Upper Colorado snowpack at or just below normal
Sky-Hi Daily News
While recent storms padded southern Colorado’s snowpack totals to well above average, the northern mountains didn’t have the same luck.
Colorado’s northern mountains have yet to reach the average snowpack for this time of year, according to the Colorado Department of Agriculture.
November was extremely dry across the board, and warm temperatures melted much of the October snow.
But snow-lovers shouldn’t fret. It’s still early in the season, and according to the Department of Agriculture’s outlook from Jan. 1, there is “adequate time for improvement.”
Despite the forecast in Colorado’s northern mountains for a dry winter, Grand County is looking good overall, said Mike Gillespie, snow survey supervisor for the National Resources Conservation Service.
Berthoud Pass summit is 102 percent of average for water content and snowpack, with 9.5 inches of moisture content.
Arrow’s snowpack is 123 percent of average, and Jones Pass currently has 9.1 inches of water content, with a 103 percent of average.
Rocky Mountain National Park is seeing below average snowpack, however.
Phantom Valley currently has 4.8 inches of water content, with 89 percent of average snowpack. Lake Irene has 11.8 inches of water content and a 91 percent of average snowpack.
Compared to last season, moisture content and snowpack for Grand County are down slightly, but “I’d say it’s looking pretty good overall.
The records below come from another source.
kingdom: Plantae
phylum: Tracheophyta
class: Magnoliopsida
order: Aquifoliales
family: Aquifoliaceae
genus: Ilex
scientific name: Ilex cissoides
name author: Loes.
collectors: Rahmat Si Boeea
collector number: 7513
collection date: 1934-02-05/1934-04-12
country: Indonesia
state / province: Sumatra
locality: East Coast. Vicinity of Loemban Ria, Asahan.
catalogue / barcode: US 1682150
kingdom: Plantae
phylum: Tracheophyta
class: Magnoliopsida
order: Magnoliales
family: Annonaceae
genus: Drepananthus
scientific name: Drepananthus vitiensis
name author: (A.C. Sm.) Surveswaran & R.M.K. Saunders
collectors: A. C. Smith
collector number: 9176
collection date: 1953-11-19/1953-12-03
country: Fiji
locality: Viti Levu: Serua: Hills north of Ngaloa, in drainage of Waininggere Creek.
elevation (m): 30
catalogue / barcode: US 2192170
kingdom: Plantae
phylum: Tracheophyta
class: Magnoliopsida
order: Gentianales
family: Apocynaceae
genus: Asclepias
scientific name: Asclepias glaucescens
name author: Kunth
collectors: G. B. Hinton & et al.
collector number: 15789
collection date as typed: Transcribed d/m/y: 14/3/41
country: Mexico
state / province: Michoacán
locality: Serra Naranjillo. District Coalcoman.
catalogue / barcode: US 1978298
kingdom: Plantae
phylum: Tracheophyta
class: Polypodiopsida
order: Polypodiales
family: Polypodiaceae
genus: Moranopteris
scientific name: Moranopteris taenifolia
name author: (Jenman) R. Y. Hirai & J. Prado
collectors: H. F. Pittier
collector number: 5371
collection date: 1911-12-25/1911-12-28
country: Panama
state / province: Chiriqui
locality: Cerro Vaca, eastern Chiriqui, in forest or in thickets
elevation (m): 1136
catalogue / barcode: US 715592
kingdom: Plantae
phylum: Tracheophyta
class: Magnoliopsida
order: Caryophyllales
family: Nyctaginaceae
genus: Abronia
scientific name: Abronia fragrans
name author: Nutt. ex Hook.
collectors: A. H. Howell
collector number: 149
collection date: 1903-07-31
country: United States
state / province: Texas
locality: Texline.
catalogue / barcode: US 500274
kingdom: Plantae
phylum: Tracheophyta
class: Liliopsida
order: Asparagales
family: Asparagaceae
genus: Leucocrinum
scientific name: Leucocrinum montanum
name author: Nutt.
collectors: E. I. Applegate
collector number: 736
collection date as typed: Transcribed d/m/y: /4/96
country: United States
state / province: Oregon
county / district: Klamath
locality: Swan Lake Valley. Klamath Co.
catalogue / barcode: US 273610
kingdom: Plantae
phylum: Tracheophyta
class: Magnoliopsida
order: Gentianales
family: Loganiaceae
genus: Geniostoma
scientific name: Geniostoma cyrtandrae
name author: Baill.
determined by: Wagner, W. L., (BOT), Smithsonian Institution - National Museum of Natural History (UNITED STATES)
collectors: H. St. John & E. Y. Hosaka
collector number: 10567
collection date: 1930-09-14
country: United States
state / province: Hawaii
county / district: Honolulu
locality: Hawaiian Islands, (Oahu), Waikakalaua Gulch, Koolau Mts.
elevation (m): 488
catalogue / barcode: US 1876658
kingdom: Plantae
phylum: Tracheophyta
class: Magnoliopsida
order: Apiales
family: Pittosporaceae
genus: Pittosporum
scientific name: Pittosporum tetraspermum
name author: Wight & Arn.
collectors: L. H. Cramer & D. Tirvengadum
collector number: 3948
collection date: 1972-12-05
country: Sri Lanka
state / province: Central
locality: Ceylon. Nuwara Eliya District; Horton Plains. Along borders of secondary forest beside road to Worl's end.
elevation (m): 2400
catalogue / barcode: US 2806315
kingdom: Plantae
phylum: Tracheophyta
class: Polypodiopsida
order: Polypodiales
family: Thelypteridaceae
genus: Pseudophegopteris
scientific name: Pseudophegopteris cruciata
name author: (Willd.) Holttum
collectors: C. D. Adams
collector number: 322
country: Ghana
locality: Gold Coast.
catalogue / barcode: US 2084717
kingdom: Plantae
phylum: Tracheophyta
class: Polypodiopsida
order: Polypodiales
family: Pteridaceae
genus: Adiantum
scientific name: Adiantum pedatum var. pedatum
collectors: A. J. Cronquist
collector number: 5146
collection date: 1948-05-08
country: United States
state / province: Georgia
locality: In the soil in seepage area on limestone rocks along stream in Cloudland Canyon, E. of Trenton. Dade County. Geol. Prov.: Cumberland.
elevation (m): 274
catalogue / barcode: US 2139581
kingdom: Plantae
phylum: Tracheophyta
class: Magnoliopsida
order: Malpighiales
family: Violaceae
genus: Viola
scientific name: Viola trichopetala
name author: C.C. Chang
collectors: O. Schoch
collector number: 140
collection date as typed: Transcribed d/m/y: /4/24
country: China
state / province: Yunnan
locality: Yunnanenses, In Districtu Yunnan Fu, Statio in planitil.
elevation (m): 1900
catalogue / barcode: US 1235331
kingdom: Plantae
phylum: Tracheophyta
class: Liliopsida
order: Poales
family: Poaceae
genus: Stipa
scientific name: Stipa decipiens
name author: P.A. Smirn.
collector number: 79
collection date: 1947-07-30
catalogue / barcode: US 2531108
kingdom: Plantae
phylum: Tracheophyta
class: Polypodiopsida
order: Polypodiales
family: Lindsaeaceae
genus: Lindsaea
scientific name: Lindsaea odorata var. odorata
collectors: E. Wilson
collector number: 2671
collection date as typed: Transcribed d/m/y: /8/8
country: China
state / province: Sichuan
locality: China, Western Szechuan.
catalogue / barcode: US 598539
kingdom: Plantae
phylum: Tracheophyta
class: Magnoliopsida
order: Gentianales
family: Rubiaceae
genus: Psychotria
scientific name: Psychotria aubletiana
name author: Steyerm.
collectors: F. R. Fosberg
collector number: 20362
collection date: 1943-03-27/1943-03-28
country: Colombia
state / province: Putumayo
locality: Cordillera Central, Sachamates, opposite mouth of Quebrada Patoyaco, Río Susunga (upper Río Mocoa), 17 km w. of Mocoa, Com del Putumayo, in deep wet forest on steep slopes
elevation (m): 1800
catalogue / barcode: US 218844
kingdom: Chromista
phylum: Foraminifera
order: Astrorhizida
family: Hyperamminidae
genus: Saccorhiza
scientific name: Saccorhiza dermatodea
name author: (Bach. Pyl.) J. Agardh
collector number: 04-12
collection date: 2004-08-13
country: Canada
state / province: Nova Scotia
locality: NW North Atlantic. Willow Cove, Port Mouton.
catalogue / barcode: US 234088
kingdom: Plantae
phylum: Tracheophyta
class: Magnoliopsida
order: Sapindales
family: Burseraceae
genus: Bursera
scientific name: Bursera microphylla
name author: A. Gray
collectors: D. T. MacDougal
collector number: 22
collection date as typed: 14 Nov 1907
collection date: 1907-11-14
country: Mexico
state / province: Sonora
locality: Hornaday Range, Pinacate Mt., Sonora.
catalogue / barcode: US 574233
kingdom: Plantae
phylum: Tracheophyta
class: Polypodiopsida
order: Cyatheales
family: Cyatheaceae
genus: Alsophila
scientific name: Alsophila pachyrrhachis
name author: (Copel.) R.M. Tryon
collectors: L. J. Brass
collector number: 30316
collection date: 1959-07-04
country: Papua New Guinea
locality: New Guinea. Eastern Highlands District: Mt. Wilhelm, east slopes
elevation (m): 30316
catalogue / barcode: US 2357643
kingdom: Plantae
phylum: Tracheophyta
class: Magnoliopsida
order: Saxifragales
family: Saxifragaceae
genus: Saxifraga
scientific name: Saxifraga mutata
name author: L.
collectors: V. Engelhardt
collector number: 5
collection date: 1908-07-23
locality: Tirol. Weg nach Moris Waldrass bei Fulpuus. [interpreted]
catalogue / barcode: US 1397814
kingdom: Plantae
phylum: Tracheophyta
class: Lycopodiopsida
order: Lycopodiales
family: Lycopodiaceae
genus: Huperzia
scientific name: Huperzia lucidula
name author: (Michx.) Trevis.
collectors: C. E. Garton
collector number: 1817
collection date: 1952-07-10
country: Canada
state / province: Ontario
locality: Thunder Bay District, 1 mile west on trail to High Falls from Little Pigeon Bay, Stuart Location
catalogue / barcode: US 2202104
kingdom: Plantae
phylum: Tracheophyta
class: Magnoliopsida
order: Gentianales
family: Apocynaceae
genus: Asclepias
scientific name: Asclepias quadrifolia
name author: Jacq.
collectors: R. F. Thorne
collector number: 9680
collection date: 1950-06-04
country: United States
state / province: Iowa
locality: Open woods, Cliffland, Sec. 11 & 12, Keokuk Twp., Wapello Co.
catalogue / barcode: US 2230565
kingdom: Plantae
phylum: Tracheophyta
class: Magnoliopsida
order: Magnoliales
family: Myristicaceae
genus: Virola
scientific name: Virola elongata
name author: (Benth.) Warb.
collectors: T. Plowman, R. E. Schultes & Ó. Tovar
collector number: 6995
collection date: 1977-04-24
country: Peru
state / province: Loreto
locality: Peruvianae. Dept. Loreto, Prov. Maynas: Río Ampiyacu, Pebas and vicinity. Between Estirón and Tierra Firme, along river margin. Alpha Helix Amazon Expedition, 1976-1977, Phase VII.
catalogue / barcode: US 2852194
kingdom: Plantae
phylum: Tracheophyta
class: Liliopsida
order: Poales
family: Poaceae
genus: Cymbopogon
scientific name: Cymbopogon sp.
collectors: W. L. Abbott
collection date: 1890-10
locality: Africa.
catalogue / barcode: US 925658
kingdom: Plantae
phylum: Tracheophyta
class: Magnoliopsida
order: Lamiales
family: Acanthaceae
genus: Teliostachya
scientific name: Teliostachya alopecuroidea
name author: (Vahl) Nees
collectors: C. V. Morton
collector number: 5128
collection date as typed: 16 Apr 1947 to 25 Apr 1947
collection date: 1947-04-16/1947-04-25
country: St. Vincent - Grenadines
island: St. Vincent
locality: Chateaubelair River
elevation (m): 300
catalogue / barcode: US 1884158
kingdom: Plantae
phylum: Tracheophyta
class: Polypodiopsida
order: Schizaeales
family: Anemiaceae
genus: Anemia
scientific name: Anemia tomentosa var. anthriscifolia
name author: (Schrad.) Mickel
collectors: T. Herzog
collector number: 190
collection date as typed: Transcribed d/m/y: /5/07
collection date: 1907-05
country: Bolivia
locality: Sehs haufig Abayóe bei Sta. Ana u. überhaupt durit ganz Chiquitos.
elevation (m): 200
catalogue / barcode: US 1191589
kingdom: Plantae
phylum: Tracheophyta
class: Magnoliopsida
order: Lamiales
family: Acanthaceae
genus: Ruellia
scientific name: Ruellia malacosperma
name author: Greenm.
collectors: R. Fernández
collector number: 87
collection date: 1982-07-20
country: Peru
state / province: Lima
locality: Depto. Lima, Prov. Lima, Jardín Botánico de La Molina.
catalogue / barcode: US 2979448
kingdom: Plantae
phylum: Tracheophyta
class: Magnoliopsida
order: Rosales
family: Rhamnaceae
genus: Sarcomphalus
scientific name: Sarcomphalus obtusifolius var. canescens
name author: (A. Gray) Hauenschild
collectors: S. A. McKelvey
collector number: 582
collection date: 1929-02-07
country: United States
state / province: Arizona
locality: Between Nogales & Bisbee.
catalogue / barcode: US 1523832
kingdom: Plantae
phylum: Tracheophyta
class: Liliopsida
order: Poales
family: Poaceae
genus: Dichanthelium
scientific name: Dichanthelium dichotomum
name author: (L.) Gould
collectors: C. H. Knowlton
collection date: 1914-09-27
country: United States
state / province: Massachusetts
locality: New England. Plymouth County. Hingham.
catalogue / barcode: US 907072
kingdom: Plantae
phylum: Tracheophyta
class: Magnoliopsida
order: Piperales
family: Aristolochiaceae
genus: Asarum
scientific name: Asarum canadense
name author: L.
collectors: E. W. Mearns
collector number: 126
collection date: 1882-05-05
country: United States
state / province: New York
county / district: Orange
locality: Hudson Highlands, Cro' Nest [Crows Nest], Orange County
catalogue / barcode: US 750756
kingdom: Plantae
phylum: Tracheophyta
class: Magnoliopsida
The stream flow forecast will probably be about average for next spring,” Gillespie added.
Reservoirs and stream flow
Reservoirs for the upper Colorado River Basin are in decent shape. As of the end of December, Lake Dillon and Williams Fork Reservoir were almost full and above last year’s levels at this time. Williams Fork was 87 percent full, which could mean strong flows for the Colorado River through Parshall and downstream if the Denver Water Board decides to release from that reservoir in the spring ” something Denver Water usually does when Williams Fork is full, according to local water experts.
As of Jan. 16, Lake Granby was 54 percent full, slightly down from last year at this time, and at 82 percent of average.
Greg Silkensen, Web content manager for the Northern Colorado Water Conservancy District, said the percentage number isn’t a good or bad thing, since the lake is part of the Colorado-Big Thompson Project and gets diverted to the Eastern Slope.
“The way we operate the reservoir, it’s hard to tell how full Lake Granby is by that number. The months that are really critical are February, March and April,” Silkensen explained. “We could have great snowpack right now, but if it gets dry and we have a dry and windy spring, the snowpack could disappear. But, so far, so good.”
Stream flows into Lake Granby are forecast at 93 percent of average for April through July. He did not have a flow forecast for the Fraser River.